The COVID-19 pandemic has changed the customer experience paradigm. Though we may be unable to offer truly great in-person service for some time, here’s four ways to keep your CX in tip-top shape throughout the ‘new normal’.
Meet Your Customers Where They Are
Customers during the region’s pandemic lockdowns have gotten a taste of the digital life – and they’re liking it.
According to McKinsey, overall online penetration in China increased by 15 to 20 percent during the lockdown, while in Italy, e-commerce sales for consumer products rose by 81 percent in a single week.
Daily activities like shopping, dining, and socialising are now moving online. Once customers get used to it, they’ll likely want more in the future. Online is becoming more convenient and useful, especially when platforms focus on good UX to smooth the customer journey.
This is not just restricted to online shopping. For instance, if a customer deals with a chatbot on a bank’s website and the issue needs to be escalated to involve a human, the bank can maintain a system that keeps the context from the chatbot intact. The bank can also have video chat and co-browsing capabilities with human customer service executives, who can work to solve the customers’ problems.
Another example is that more health care professionals are moving to telehealth due to social distancing. They have added chatbots to get initial information before patients move to video chat with their provider.
Companies who make this shift to digital and deliver superior experiences have an opportunity to increase adoption and maintain these customer relationships after the crisis.
Listen to Your Employees
In today’s uncertain times, old thinking is out the window. Businesses need to gather as much new data as possible, and there is no better source than the people on the frontline – your employees.
They are your eyes and ears on the ground. Their feedback is invaluable to fine-tuning your CX offering. Sadly, this source of insights often goes largely overlooked.
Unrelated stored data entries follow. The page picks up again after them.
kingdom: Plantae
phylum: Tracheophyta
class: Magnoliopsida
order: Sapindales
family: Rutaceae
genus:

According to a study by Medallia, while 78 percent of frontline employees report that their leaders have made customer experience a top priority, nearly 60 percent say they believe that their ideas for improving that experience often go unheard.
Hence, listening to your employees is critical for navigating through this period. Investing in tools that can collect and aggregate real-time feedback from your employees will help in making a difference.
Reassure Your Customers
With companies closed or going dark during the lockdown period, your customers need to know that you are there for them, as well as the steps that you are taking to keep them safe.
Open communications from your team to your customers is even more important during this time. Be candid without hiding behind corporate-speak in outlining concrete strategies that convey a sense of security and assurance.
One of the greatest examples of this is an open letter to Starbucks’ customers by its CEO and President, Kevin Johnson. In it, Johnson outlines concrete steps that Starbucks is taking to ensure its customers’ safety, as well as upholding the welfare of its employees. The company learned from its experience in China, where the pandemic first hit.
Focus on Fundamentals
Now more than ever, people need extra information, guidance, and support to navigate a novel set of challenges, from keeping their families safe to helping their kids learn when schools are shut down. They want a resource they can trust, that can make them feel safe when everything seems uncertain, and that offers support when so much seems to be overwhelming.
A great starting point is your company’s values and purpose. Socially responsible, people-first brands tend to stick in customers’ minds. Research by Edelman shows that 64 percent of customers choose to buy from socially responsible brands, a figure that has grown significantly in the past two years.
Care for your stakeholders – employees, community, and customers – must come from a genuine place. Financials may take a hit, but the goodwill earned will more than make up for it. For instance, Budweiser redeployed US$5 million usually spent on sports and entertainment marketing to the American Red Cross, while luxury-goods companies have refitted cosmetics and perfume production to help produce hand sanitizer.